Panoramatour. Blick auf Emmetten und den Vierwaldstättersee. Im Hintergrund die Rigi und die Mythen.

Panoramatour. Blick auf Emmetten und den Vierwaldstättersee. Im Hintergrund die Rigi und die Mythen.

Panoramatour. Blick auf den Vierwaldstättersee.

Panoramatour. Blick auf den Vierwaldstättersee.

Kiesweg oder Singletrail, das ist hier die Frage

An der StockhütteAb der Stockhütte ist es vorbei mit asphaltierten Wegen. Ab hier fährt man laut der Karte der Bikearena auf Kieswegen. Schwierigkeitsstufe: mittel. Komoot behauptet stattdessen: Singletrail. Die Wahrheit liegt — wie so oft — irgendwo dazwischen. Wer bei Kieswegen die klassischen Waldautobahnen im Kopf hat, wird hier (positiv oder negativ?) überrascht. Der Weg bietet eher Singletrail-Feeling und ist anstrengender als erwartet. Mir persönlich hat dort die Aussicht auf die Bergkette, die die Grenze zwischen den Kantonen Nidwalden und Uri bildet, fast noch besser gefallen als der Blick auf den See. Deswegen haben wir den Rastplatz auf der Twäregg für ein ausgiebiges Päuschen genutzt.

Twäregg

Klewenalp

Der höchste Punkt ist auf der Twäregg noch nicht erreicht. Auch wenn man sich kurz erholen und das Rad ein wenig laufen lassen kann, geht es danach wieder bergauf Richtung Tannibüel. Diesmal wirklich auf Kieswegen. Sanft ansteigend. In der prallen Sonne. Das ist der eher unangenehme Abschnitt der Tour.

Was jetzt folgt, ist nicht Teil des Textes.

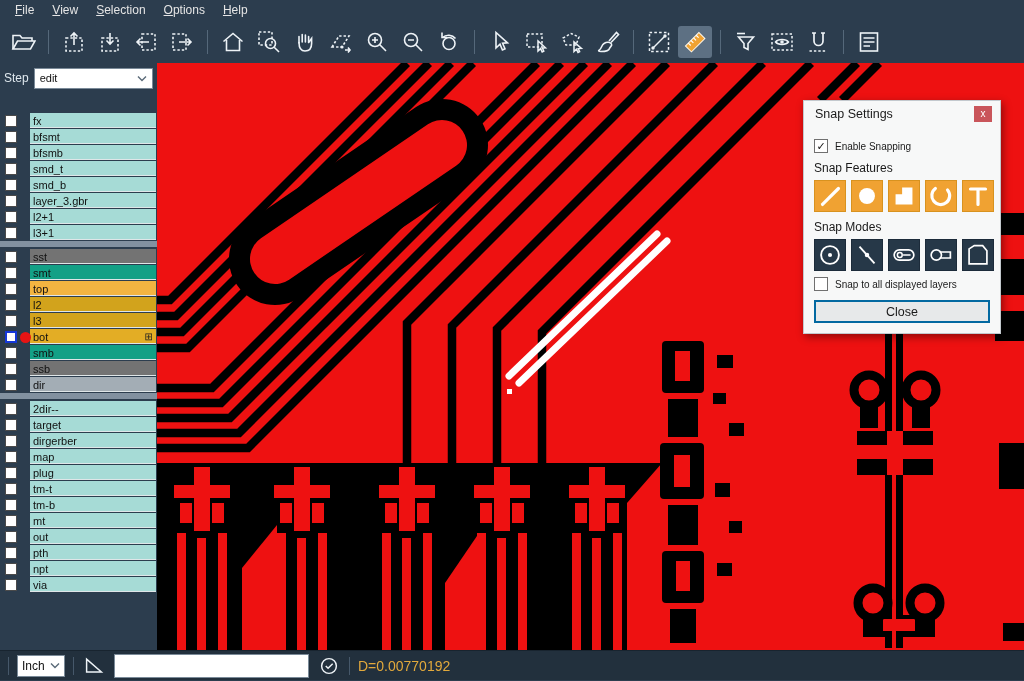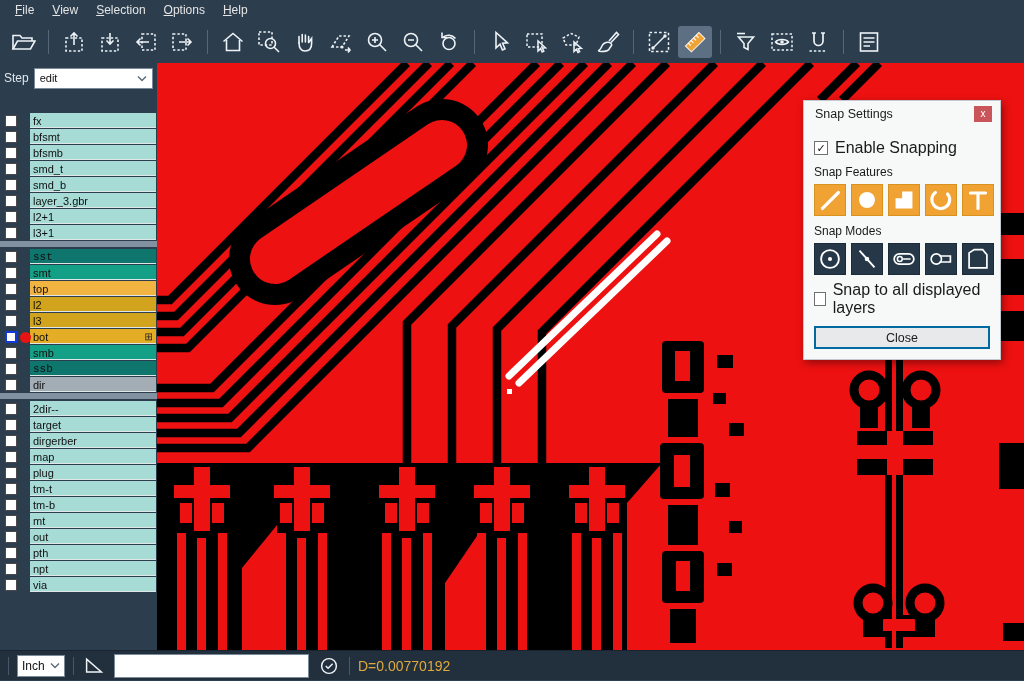--- a/index.html
+++ b/index.html
@@ -25,36 +25,36 @@
   .select{background:#fff; border:1px solid #7a8a98; height:21px; flex:1; display:flex; align-items:center; padding:0 5px; font-size:11px; color:#111; justify-content:space-between;}
   .layer-list{padding-top:20px;}
   .layer-row{display:flex; align-items:center; height:15px; margin-bottom:1px;}
   .cbcol{width:22px; display:flex; justify-content:center;}
   .cb{width:12px; height:12px; background:#fff; border:1px solid #4a4a4a; position:relative;}
   .cb.sel{border:2px solid #1538d8;}
   .gapcol{width:8px; position:relative;}
   .dot{position:absolute; left:-2px; top:-5px; width:11px; height:11px; border-radius:50%; background:#e81414;}
   .lcell{flex:1; height:15px; font-size:11px; color:#111; padding:1px 0 0 3px; border-bottom:1px solid #dfe6e8; display:flex; align-items:center; margin-right:1px;}
   .lcell .gridicon{margin-left:auto; margin-right:3px; font-size:10px; color:#222;}
-  .c-cyan{background:var(--cyan);} .c-white{background:#0f766e;font-family:Liberation Mono, monospace;} .c-green{background:var(--green);}
+  .c-cyan{background:var(--cyan);} .c-white{background:#737373;} .c-green{background:var(--green);}
   .c-amber{background:var(--amber);} .c-gold{background:var(--gold);} .c-bot{background:var(--botGold);}
   .c-gray{background:var(--grayRow);}
   .group-sep{height:6px; background:var(--sep); margin:1px 0 2px 0;}
   .coord-panel{flex:1; background:var(--coordPanel); margin-top:2px; position:relative; padding-top:50px;}
   .coord-divider{position:absolute; top:47px; left:0; right:0; border-top:1px solid #9db0bf;}
   .coord{color:#eef3f6; font-size:13px; padding:2px 0 0 6px;}
   .canvas{flex:1; position:relative; background:var(--red);}
   .canvas>svg{position:absolute; left:0; top:0;}
   .dialog{position:absolute; left:646px; top:37px; width:198px; background:#f7f8f8; border:1px solid #c3c9ce; box-shadow:2px 3px 8px rgba(0,0,0,.4);}
   .dlg-title{height:26px; display:flex; align-items:center; padding:0 8px 0 11px; font-size:12.5px; color:#1a1a1a;}
   .dlg-close{margin-left:auto; width:18px; height:16px; background:var(--closeRed); color:#fff; font-size:10px; display:flex; align-items:center; justify-content:center; line-height:1;}
   .dlg-body{padding:6px 10px 10px 10px;}
   .chkrow{display:flex; align-items:center; gap:7px; margin:6px 0;}
   .chk{width:14px; height:14px; background:#fff; border:1px solid #707070; font-size:11px; color:#111; display:flex; align-items:center; justify-content:center; line-height:1;}
-  .chklabel{font-size:16px; color:#1a1a1a;}
+  .chklabel{font-size:10px; color:#1a1a1a;}
   .dlg-section{font-size:12px; color:#1a1a1a; margin:8px 0 5px 0;}
   .btnrow{display:flex; gap:5px;}
   .fbtn{width:32px; height:32px; background:var(--orange); border:1px solid #d8921f; display:flex; align-items:center; justify-content:center;}
   .mbtn{width:32px; height:32px; background:var(--navy); border:1px solid #1c2b3a; display:flex; align-items:center; justify-content:center;}
   .dlg-closebtn{margin-top:9px; width:100%; height:23px; background:#e7e9ea; border:2px solid #0369a1; font-size:12.5px; color:#1a1a1a; display:flex; align-items:center; justify-content:center;}
   .statusbar{height:30px; background:var(--chromeDark); border-top:1px solid #18242f; display:flex; align-items:center; padding:12px 8px; gap:8px;}
   .ssep{width:1px; height:18px; background:#46586a;}
   .unit-select{background:#fff; border:1px solid #7a8a98; width:48px; height:22px; display:flex; align-items:center; justify-content:space-between; padding:0 4px; font-size:12px; color:#111;}
   .sb-input{width:195px; height:24px; background:#fff; border:1px solid #7a8a98; font-size:12px; padding:0 4px; font-family:"Liberation Sans",sans-serif;}
   .dist{color:var(--distance); font-size:14px;}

Am Restaurant Tannibüel kann man sich überlegen, ob man noch einen Abstecher zur Klewenalp machen möchte. Und ich kann hier nur ganz klar empfehlen: Tut es! Die 1,5 Kilometer Umweg zur Klewenalp lohnen sich. Auf 1580 Metern Höhe bietet sich von dort noch einmal ein wunderschöner Ausblick auf den Vierwaldtstättersee und die Gipfel der Touren der Vortage: Rigi und Mythen.

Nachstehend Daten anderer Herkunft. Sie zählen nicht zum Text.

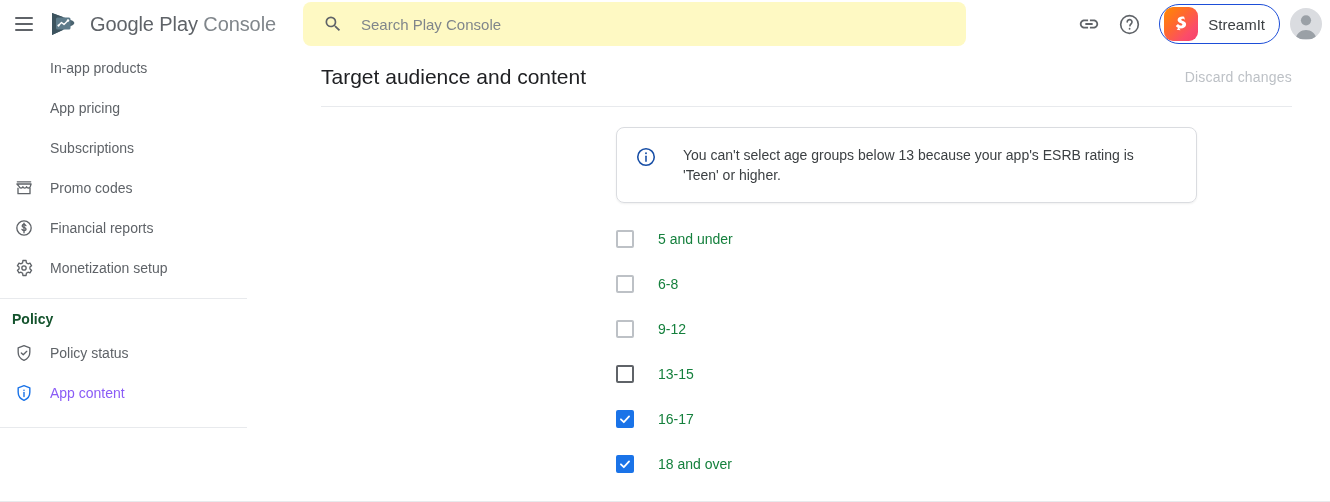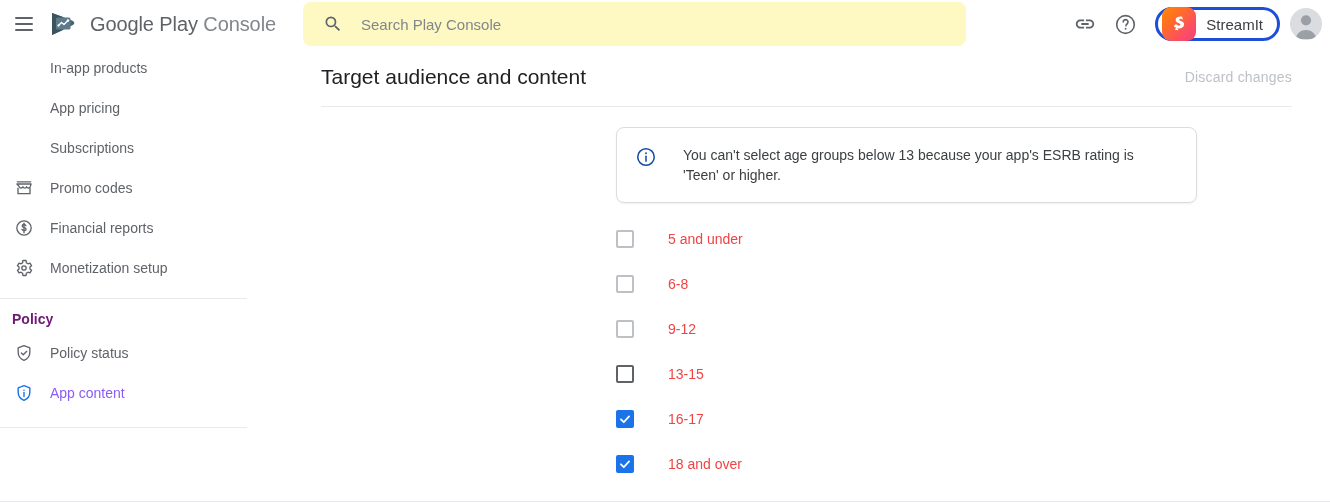--- a/index.html
+++ b/index.html
@@ -86,23 +86,23 @@
   .icon-btn {
     width: 40px; height: 40px;
     display: flex; align-items: center; justify-content: center;
     border-radius: 50%;
     cursor: pointer;
   }
   .app-chip {
     display: flex;
     align-items: center;
     gap: 10px;
-    height: 34px;
+    height: 40px;
     padding: 0 14px 0 4px;
-    border: 3px solid #1d4ed8;
+    border: 1px solid #1d4ed8;
     border-radius: 22px;
     margin: 0 8px 0 10px;
     cursor: pointer;
   }
   .app-icon {
     width: 34px; height: 34px;
     border-radius: 9px;
     background: linear-gradient(135deg, #ff8a00 0%, #ff6a2b 38%, #fb4c6a 75%, #f5416c 100%);
     display: flex; align-items: center; justify-content: center;
     flex: none;
@@ -154,21 +154,21 @@
 
   .nav-divider {
     height: 1px;
     background: #e8eaed;
     width: 247px;
     margin: 10px 0 0 0;
   }
   .nav-section-title {
     font-size: 14px;
     font-weight: bold;
-    color: #701a75;
+    color: #14532d;
     padding: 12px 0 6px 12px;
   }
 
   
   .main {
     position: absolute;
     left: 265px; top: 48px;
     width: 1083px;
     height: 454px;
     background: #fff;
@@ -233,23 +233,23 @@
     flex: none;
     margin-left: 0px;
     display: flex; align-items: center; justify-content: center;
   }
   .cbox.disabled { border: 2px solid #bdc1c6; background: #fff; }
   .cbox.unchecked { border: 2px solid #5f6368; background: #fff; }
   .cbox.checked { border: 2px solid #1a73e8; background: #1a73e8; }
   .cbox .tick { display: none; }
   .cbox.checked .tick { display: block; }
   .check-label {
-    margin-left: 34px;
+    margin-left: 24px;
     font-size: 14px;
-    color: #ef4444;
+    color: #15803d;
   }
 
   .page-bottom-rule {
     position: absolute;
     left: 0; bottom: 0;
     width: 1330px;
     height: 1px;
     background: #e8eaed;
   }
 </style>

Ausblick von der Klewenalp auf den Vierwaldtstättersee, Rigi und Mythen.

Ausblick von der Klewenalp auf den Vierwaldtstättersee, Rigi und Mythen.

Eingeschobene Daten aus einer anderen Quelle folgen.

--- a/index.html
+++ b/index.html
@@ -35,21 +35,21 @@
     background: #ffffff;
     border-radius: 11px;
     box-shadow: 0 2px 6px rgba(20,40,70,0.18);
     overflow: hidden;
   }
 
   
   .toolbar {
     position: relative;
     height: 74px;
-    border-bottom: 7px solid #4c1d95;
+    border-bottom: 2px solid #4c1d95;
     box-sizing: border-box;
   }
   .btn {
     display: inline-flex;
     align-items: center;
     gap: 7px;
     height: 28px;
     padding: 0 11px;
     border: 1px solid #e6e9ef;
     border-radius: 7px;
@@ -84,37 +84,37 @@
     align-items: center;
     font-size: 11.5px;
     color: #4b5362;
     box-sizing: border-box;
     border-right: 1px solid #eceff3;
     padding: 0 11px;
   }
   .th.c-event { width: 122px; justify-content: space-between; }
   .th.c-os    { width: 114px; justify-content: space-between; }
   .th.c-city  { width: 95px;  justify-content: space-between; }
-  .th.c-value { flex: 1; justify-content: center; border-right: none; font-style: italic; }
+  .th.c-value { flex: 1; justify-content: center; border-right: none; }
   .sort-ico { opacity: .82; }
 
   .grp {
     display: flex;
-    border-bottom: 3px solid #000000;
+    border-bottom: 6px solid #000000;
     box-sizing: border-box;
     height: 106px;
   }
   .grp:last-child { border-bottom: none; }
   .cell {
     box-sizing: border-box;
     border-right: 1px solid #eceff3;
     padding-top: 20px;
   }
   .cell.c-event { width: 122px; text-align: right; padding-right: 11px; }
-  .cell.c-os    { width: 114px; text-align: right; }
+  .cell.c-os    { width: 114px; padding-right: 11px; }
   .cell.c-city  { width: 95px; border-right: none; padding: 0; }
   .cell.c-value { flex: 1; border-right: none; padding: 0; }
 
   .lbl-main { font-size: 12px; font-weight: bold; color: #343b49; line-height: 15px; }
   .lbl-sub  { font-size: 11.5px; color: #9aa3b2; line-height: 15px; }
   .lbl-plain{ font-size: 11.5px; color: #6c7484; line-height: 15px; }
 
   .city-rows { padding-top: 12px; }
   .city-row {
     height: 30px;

Von der Klewenalp fuhren wir wieder zurück Richtung Tannibüel und dann ging es bergab Richtung Emmetten. Zuerst auf asphaltierten Straßen und deswegen mit ziemlich viel Tempo. Da muss man aufpassen, dass man den richtigen Abzweig auf den Kiesweg nicht verpasst, sonst landet man versehentlich in Beckenried statt in Emmetten. Die Abfahrt ist alles in allem ziemlich unspektakulär. Die Tour ist eben eine Panoramaroute ohne höheren Technikanspruch. Wer mehr Technik möchte, sollte sich auf den anderen Trails der Bikearena umschauen. Auswahl gibt es auf jeden Fall genug.

Fazit:
Die Tour hält was sie verspricht:
Fitnesstraining durch eine atemberaubende Landschaft.